--- On Wed, 10/15/08, Ben Goertzel <[EMAIL PROTECTED]> wrote:

> An AI twice as smart as any human could figure
> out how to use the resources at his disposal to
> help him create an AI 3 times as smart as any
> human.  These AI's will not be brains in vats.
> They will have resources at their disposal.

It depends on what you mean by "twice as smart". Do you mean twice as many 
brain cells? Twice as much memory? Twice as fast? Twice as much knowledge? Able 
to score 200 on an adult IQ test (if such a thing existed)?

Unless you tell me otherwise, I have to assume that it means "able to do what 2 
people can do" (or 3 or 10, the exact number isn't important). In that case, I 
have to argue it is the global brain that is creating the AI with a very tiny 
bit of help from the parent AI. You would get the same result by hiring more 
people.

The fact is we have been creating smarter than human machines for 50 years now, 
depending on what intelligence test you use. And they have greatly increased 
our productivity by doing well the things that humans do poorly, much more than 
you could have gotten by hiring more people.

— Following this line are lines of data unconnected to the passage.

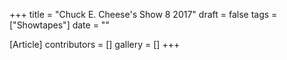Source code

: +++
title = "Chuck E. Cheese's Show 8 2017"
draft = false
tags = ["Showtapes"]
date = ""

[Article]
contributors = []
gallery = []
+++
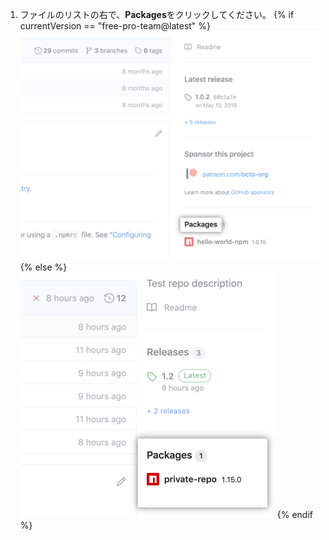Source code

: 1. ファイルのリストの右で、**Packages**をクリックしてください。
  {% if currentVersion == "free-pro-team@latest" %}
  ![概要ページのパッケージリンク](/assets/images/help/package-registry/packages-link.png)
  {% else %}
  ![概要ページのパッケージリンク](/assets/images/help/package-registry/packages-from-repo.png)
  {% endif %}
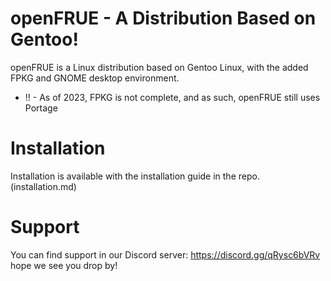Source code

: # openFRUE - A Distribution Based on Gentoo!

openFRUE is a Linux distribution based on Gentoo Linux, with the added FPKG and GNOME desktop environment.
- !! - As of 2023, FPKG is not complete, and as such, openFRUE still uses Portage
# Installation

Installation is available with the installation guide in the repo. (installation.md)

# Support

You can find support in our Discord server: https://discord.gg/qRysc6bVRv
hope we see you drop by!
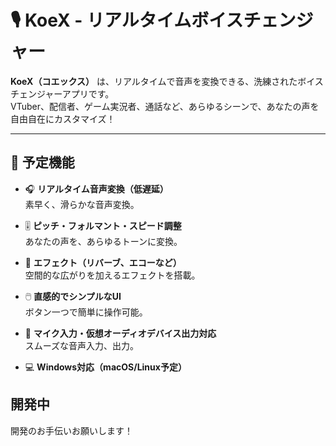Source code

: # 🎙️ **KoeX** - リアルタイムボイスチェンジャー

**KoeX（コエックス）** は、リアルタイムで音声を変換できる、洗練されたボイスチェンジャーアプリです。  
VTuber、配信者、ゲーム実況者、通話など、あらゆるシーンで、あなたの声を自由自在にカスタマイズ！

---

## 🚀 **予定機能**

- 🎧 **リアルタイム音声変換（低遅延）**  
  素早く、滑らかな音声変換。
  
- 🎚️ **ピッチ・フォルマント・スピード調整**  
  あなたの声を、あらゆるトーンに変換。

- 🎵 **エフェクト（リバーブ、エコーなど）**  
  空間的な広がりを加えるエフェクトを搭載。

- 🖱️ **直感的でシンプルなUI**  
  ボタン一つで簡単に操作可能。

- 🎤 **マイク入力・仮想オーディオデバイス出力対応**  
  スムーズな音声入力、出力。

- 💻 **Windows対応（macOS/Linux予定）**


## 開発中
開発のお手伝いお願いします！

> Also, when we can build one AI twice as smart
> as any human, we can build a million of them
> soon thereafter.

All of whom will know exactly the same thing. Training each of them to do a 
specialized task will not be cheap. And no, they will not just learn on their 
own without human effort. On the job training has real costs in mistakes and 
lost productivity. Not everything they need to know is written down.